2022.06.04 23:39:13 (1533201734369103872) from Daniel J. Bernstein:

Tried Google's new vectorized quicksort code vqsort on Skylake, and timed Sorter() as ~8000 cycles for int32[256] (big chunk of code for a size-specific sorting network), ~19000 cycles for int32[1024] (non-constant-time). djbsort is 1230, 6286 (ct). Did I misuse vqsort somehow?

2022.06.04 23:44:01 (1533202940818640897) from Daniel J. Bernstein:

I included algo-inl.h and vqsort.h, did auto s = Sorter() and SortAscending order, and then did s(x,N,order) on an array x of N int32_t values. Size seems ok; I checked that the output is sorted correctly and (in a separate run to not slow things down) that asan doesn't complain.

2022.06.04 23:50:39 (1533204610311106560) from Daniel J. Bernstein:

I also checked in gdb that the dispatch is calling the AVX2 code (presumably the fastest vqsort option for Skylake, as opposed to machines with AVX-512 such as Skylake-X).
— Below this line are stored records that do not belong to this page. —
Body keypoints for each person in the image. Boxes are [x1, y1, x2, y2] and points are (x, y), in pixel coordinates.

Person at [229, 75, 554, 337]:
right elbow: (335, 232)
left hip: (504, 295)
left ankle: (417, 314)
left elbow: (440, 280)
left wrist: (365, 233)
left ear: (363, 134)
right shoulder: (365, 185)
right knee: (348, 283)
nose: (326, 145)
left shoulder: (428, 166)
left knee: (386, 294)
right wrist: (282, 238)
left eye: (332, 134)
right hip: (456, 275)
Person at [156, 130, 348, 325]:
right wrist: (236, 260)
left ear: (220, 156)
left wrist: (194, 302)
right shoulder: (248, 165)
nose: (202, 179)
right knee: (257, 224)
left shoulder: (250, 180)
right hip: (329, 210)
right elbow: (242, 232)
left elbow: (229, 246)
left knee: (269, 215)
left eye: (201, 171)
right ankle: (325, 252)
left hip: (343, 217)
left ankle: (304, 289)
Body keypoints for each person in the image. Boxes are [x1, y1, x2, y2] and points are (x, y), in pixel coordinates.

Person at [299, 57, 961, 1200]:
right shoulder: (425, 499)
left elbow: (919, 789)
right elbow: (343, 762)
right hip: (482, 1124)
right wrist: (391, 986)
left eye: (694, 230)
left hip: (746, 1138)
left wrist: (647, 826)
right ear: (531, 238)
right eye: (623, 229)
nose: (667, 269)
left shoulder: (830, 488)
I didn't notice an API with lower per-call overhead, and per-call can't explain the jump from 8000 to 19000.

2022.06.05 00:04:21 (1533208059811536896) from Daniel J. Bernstein:

I also looked briefly at the vqsort paper https://arxiv.org/pdf/2205.05982.pdf, which says "outperforms state of the art architecture-specific algorithms". Section 3 describes vqsort's size-256 sorting network, but is missing microbenchmarks and comparisons to, e.g., sid1607, djbsort, vxsort.
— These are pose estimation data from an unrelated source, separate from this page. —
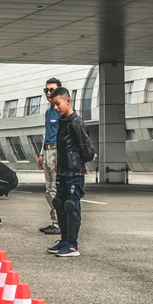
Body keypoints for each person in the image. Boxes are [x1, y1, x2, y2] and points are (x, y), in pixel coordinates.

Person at [46, 87, 96, 258]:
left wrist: (84, 158)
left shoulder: (76, 122)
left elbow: (87, 150)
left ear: (68, 101)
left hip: (74, 173)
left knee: (71, 206)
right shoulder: (63, 122)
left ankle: (73, 245)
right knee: (59, 203)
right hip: (62, 172)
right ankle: (65, 240)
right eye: (53, 105)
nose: (55, 108)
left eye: (57, 104)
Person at [36, 77, 62, 235]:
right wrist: (41, 153)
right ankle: (54, 221)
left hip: (57, 151)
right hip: (47, 150)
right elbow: (48, 134)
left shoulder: (61, 112)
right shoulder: (48, 112)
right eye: (46, 90)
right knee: (48, 191)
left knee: (54, 190)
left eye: (52, 89)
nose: (48, 93)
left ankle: (59, 223)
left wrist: (61, 156)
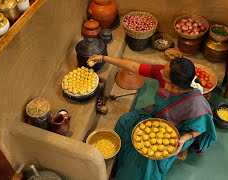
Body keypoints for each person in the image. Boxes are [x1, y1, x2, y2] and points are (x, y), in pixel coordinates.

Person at [87, 55, 217, 180]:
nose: (161, 72)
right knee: (124, 122)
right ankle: (122, 160)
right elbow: (134, 67)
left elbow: (199, 129)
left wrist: (182, 139)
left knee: (146, 159)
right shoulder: (165, 72)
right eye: (165, 68)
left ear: (175, 86)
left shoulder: (196, 102)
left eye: (165, 75)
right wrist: (104, 58)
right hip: (157, 115)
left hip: (179, 132)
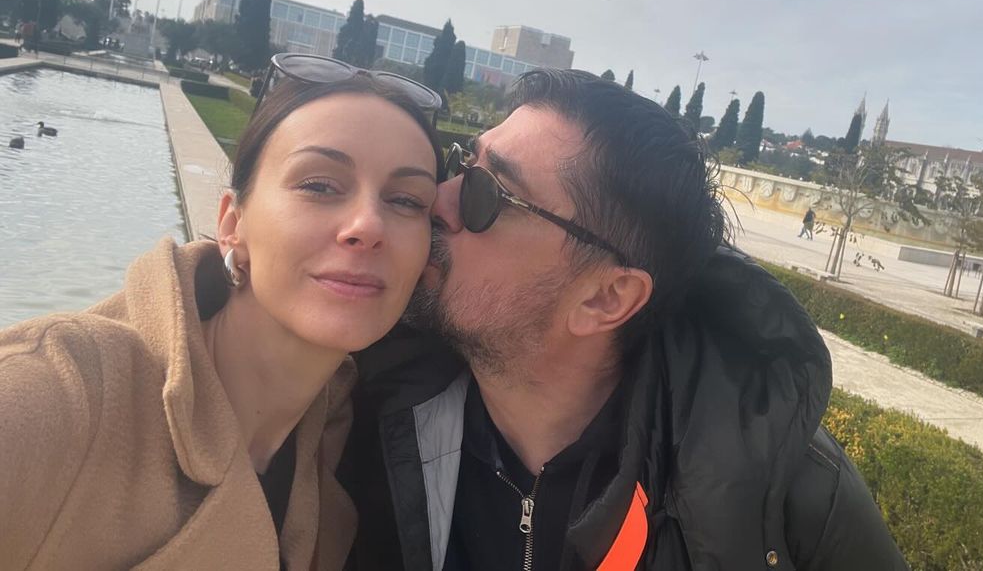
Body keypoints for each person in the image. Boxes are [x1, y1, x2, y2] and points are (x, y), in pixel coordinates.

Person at [344, 69, 908, 570]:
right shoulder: (364, 397)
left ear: (606, 299)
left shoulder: (785, 495)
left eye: (486, 193)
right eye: (463, 164)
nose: (438, 200)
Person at [0, 53, 444, 570]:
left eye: (407, 201)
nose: (367, 225)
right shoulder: (63, 394)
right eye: (319, 185)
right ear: (232, 224)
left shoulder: (350, 436)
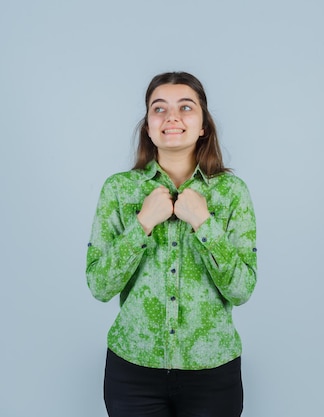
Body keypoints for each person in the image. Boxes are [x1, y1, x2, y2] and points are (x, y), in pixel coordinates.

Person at [86, 71, 257, 417]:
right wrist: (143, 223)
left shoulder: (231, 193)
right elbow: (100, 285)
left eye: (186, 107)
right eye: (159, 109)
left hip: (213, 371)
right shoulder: (119, 191)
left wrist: (203, 223)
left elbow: (241, 289)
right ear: (148, 126)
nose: (172, 117)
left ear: (204, 125)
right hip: (132, 370)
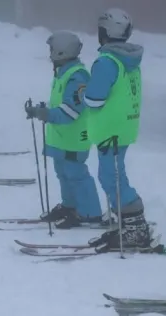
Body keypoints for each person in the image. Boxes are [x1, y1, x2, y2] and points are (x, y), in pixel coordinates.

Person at [84, 8, 151, 251]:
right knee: (114, 175)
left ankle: (135, 228)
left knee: (111, 177)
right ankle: (128, 224)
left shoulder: (107, 61)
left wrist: (84, 93)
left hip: (109, 128)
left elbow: (94, 99)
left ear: (104, 32)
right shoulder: (130, 60)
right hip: (123, 127)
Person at [25, 31, 103, 228]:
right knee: (63, 172)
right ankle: (70, 206)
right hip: (62, 137)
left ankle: (89, 213)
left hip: (74, 137)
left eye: (52, 49)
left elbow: (71, 111)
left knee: (76, 174)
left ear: (61, 51)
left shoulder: (77, 77)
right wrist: (42, 111)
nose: (49, 53)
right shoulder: (63, 73)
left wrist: (46, 114)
2022.06.05 00:08:37 (1533209131904925697) from Daniel J. Bernstein:

Oops, sorry, the "outperforms" quote is from the accompanying blog post https://opensource.googleblog.com/2022/06/Vectorized%20and%20performance%20portable%20Quicksort.html. The paper says that vqsort is "the fastest sorting implementation known to us for commercially available shared-memory machines". Should I maybe have added some extra cmake options?

2022.06.05 00:12:23 (1533210079540875264) from Daniel J. Bernstein:

Another theory is that the speeds depend on a newer compiler version than what I tried, but this theory doesn't seem compatible with the "performance portability" and "production-readiness" parts of the advertising. I also tried a Broadwell with gcc 10.2.1, which isn't so old.